Affection comes back as fiercely as the day she left their apartment when news of Heisenberg’s lawyer crosses every major news station. He’s a man wanted by people beyond her. She pushes her car keys into her palm until the skin almost breaks; she shouldn’t go, she shouldn’t run after him. If her boyfriend was here, kind in a way that makes her itch to leave, he’d worry about the tears crossing her eyes. Press and pry, asking why she was so upset. What was she to say? That it is possible for her to love, but only if there is consequence?
She calls Francesca. She doesn’t get a clear answer—and that’s how she know he’s safe. Even if Francesca holds contempt for Kim’s ex-husband now, birthed by Saul’s callous cruelty, she saw what their marriage once was. What it could have been. When the crack in Francesca’s voice never comes, Kim breathes a sigh of relief into the receiver. Her love is still too strong to be buried in a desert.
His call comes later. She wants it; she doesn’t. It’s been six years, but his voice brings her back. To her, to him, to their lives shared. To the minty taste of his lips after they brushed their teeth and decided the courthouse didn’t need them for five more minutes; to his hands on her shoulders, kneading out her stress; to their TV buzzing with an old film she could recite and he watched her more than the screen; to everything that became nothing.
Their last words could be a fight, she thinks. Not like when they broke up, when he begged and begged and begged and she pushed back. But this, sharpened with the iron of their blood and the metallic of their tears, armor built after years apart, pushing and demanding to be cracked. It’s his fiftieth birthday, and she offers him the worst gift of all: silence.
Months pass, and Albuquerque calls her home. Everything is orange: the sunset, the sand, the prison uniform he is forced to wear. In the courtroom gallery, she grips onto the bench until her knuckles turn white. The judge calls out every crime he’s committed, his voice ringing in utter indifference.

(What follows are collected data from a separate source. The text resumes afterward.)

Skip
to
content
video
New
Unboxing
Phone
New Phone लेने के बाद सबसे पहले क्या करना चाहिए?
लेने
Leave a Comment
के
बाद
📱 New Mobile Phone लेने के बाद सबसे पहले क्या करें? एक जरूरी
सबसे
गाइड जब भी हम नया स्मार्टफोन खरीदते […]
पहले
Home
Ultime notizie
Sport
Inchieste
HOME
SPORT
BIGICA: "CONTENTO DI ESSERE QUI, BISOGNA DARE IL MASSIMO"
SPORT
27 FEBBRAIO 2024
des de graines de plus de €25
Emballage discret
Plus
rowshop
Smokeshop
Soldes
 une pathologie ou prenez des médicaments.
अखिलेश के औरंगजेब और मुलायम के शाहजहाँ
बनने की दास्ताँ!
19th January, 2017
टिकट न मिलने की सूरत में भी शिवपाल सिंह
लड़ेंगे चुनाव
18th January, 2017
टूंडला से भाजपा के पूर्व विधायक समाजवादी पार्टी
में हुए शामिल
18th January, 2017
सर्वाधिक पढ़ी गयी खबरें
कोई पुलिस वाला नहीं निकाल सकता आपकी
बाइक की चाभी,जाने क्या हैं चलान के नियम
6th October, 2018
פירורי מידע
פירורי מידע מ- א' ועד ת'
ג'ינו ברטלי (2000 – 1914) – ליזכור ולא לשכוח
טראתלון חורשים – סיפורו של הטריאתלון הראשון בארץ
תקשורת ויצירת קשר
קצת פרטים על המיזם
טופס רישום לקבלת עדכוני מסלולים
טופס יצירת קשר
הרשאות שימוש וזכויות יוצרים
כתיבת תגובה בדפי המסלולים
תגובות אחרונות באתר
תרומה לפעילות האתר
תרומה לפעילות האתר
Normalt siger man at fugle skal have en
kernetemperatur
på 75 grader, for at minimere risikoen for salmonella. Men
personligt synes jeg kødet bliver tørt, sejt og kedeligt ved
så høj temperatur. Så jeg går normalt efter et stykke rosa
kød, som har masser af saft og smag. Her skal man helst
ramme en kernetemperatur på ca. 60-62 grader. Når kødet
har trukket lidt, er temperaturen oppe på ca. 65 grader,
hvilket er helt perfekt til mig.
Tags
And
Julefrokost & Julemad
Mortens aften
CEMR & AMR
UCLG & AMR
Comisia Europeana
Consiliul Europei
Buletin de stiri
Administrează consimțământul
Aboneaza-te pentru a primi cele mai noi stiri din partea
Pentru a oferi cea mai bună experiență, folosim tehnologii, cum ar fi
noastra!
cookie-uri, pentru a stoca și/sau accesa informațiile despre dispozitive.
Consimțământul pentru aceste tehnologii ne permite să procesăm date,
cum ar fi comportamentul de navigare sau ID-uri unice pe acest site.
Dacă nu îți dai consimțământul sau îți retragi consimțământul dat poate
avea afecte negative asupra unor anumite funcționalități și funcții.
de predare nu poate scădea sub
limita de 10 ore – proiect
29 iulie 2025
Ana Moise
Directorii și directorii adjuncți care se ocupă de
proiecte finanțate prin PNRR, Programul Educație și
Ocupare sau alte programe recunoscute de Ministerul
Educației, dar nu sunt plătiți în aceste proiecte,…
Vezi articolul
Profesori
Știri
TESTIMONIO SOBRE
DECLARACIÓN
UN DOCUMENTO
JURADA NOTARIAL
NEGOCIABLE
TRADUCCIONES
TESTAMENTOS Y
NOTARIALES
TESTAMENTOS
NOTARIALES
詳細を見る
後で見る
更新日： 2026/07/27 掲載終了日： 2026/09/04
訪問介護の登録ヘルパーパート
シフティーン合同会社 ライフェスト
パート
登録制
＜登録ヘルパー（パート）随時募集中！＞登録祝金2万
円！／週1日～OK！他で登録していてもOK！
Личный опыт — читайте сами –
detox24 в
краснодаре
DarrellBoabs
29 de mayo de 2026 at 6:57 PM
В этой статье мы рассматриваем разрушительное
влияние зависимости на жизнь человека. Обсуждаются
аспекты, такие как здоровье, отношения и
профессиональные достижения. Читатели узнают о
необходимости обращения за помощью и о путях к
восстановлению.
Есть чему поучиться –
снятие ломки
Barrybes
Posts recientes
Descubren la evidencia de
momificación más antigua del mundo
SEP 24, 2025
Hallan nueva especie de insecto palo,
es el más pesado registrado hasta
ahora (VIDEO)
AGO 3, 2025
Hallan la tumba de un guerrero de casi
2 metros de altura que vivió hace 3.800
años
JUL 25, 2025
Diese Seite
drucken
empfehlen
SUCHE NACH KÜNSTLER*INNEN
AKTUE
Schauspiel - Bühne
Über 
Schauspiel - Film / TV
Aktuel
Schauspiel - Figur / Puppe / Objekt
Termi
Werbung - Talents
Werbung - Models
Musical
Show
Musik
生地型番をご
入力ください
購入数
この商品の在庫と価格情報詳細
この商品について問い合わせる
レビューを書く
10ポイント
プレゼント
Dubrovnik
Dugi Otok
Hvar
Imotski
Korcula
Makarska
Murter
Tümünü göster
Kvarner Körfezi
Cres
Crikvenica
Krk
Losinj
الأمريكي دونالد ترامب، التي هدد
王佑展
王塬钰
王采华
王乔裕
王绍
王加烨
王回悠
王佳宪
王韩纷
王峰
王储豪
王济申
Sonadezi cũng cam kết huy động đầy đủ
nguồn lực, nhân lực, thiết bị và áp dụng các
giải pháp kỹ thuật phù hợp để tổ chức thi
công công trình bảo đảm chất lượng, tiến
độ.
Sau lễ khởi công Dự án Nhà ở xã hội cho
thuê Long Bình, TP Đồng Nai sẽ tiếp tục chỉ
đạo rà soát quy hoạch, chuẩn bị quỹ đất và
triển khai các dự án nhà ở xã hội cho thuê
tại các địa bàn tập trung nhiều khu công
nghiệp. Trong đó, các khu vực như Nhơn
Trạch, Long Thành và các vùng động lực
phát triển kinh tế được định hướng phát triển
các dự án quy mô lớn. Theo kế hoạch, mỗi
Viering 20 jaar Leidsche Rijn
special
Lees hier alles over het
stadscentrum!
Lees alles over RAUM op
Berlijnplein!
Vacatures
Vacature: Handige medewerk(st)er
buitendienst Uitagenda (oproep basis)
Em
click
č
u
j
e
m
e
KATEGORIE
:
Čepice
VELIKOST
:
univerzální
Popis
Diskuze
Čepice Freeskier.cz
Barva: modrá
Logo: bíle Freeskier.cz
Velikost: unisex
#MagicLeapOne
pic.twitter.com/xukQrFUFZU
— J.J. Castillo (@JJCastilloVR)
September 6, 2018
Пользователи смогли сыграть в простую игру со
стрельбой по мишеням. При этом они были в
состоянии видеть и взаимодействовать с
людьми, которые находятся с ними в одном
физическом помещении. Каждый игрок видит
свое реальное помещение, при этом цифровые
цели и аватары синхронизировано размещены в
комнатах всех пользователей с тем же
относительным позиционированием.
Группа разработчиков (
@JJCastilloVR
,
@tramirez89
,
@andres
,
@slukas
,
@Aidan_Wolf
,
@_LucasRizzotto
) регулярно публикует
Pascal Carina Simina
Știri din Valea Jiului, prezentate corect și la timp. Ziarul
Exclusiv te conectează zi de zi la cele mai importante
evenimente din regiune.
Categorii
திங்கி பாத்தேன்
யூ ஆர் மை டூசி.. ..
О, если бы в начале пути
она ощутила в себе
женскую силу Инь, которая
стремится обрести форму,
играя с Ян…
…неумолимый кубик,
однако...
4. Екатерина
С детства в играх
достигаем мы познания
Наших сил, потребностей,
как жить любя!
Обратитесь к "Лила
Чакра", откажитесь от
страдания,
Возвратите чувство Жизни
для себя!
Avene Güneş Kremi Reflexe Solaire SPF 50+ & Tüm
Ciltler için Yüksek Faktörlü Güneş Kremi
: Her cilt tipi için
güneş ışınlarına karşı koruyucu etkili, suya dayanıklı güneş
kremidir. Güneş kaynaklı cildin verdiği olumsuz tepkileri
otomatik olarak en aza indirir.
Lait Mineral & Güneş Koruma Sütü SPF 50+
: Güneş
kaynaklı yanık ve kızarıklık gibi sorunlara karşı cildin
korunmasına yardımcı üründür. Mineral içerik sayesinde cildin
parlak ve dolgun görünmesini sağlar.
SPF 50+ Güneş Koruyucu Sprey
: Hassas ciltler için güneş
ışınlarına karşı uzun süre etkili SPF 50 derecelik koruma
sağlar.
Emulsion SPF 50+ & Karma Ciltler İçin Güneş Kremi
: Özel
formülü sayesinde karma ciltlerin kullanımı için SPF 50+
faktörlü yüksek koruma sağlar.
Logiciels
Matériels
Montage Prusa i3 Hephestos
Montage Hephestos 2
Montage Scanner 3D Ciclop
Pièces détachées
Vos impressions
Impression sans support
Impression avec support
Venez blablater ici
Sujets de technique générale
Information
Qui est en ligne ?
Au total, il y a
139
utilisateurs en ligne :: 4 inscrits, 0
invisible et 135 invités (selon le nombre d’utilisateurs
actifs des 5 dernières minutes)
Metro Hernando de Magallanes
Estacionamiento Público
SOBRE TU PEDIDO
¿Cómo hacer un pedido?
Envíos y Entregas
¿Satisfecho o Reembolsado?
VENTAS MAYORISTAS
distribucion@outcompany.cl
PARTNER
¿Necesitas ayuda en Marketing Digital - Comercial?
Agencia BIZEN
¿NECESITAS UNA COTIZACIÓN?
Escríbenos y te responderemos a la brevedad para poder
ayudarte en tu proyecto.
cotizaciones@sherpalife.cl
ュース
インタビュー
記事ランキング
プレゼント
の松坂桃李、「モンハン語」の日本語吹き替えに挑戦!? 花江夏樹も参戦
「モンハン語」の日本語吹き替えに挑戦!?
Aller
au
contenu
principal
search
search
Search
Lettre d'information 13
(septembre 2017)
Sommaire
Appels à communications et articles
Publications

Kim wants to leap up, cry that she deserves it too. Somehow, there is no greater punishment than going unpunished.
There’s a moment between his trial and his shuffle back into holding that she pulls aside his lawyer, a former colleague: “Please. Just one moment. He’s my ex-husband.”
The lawyer acquiesces with a nod, like he takes pity on her for caring about a soulless man.
“Jimmy.” Her hands grab his.
“No one calls me that,” he replies.
“I do. I did. Saul was act. He wasn’t you. I know you.”
His eyes never reach hers. “You don’t.”
“I do. It’s why I could never call, and it’s why I had to leave. Because if I stayed, I would always see you as the man I married.”
Jimmy tilts his head up. “Kim.”
Her arms wrap around his back. Pulling him close. This she remembers; this she recognizes. “Jimmy.”
“I’m going away for the rest of my life.”
“I’ll fight for you.”
“Kim—”
She tugs herself away and balls her hands into fists, pretending to land a punch. “I’m Kim Wexler... pow! I fight for you.”
It makes him laugh, and she wants to cry. Oh, how she missed that sound.
She knows their time is almost up, can see it in the eyes of Jimmy’s lawyer. She wishes they could stay like this for just a little longer, like how they used to walk these hallways, a unified front that they didn’t dare believe the world would shake.
Quietly, he says, “I always did love you, Kim. Even after everything I did.”
She swallows. “I did too.”
And somehow, it’s crueler than any sentence served.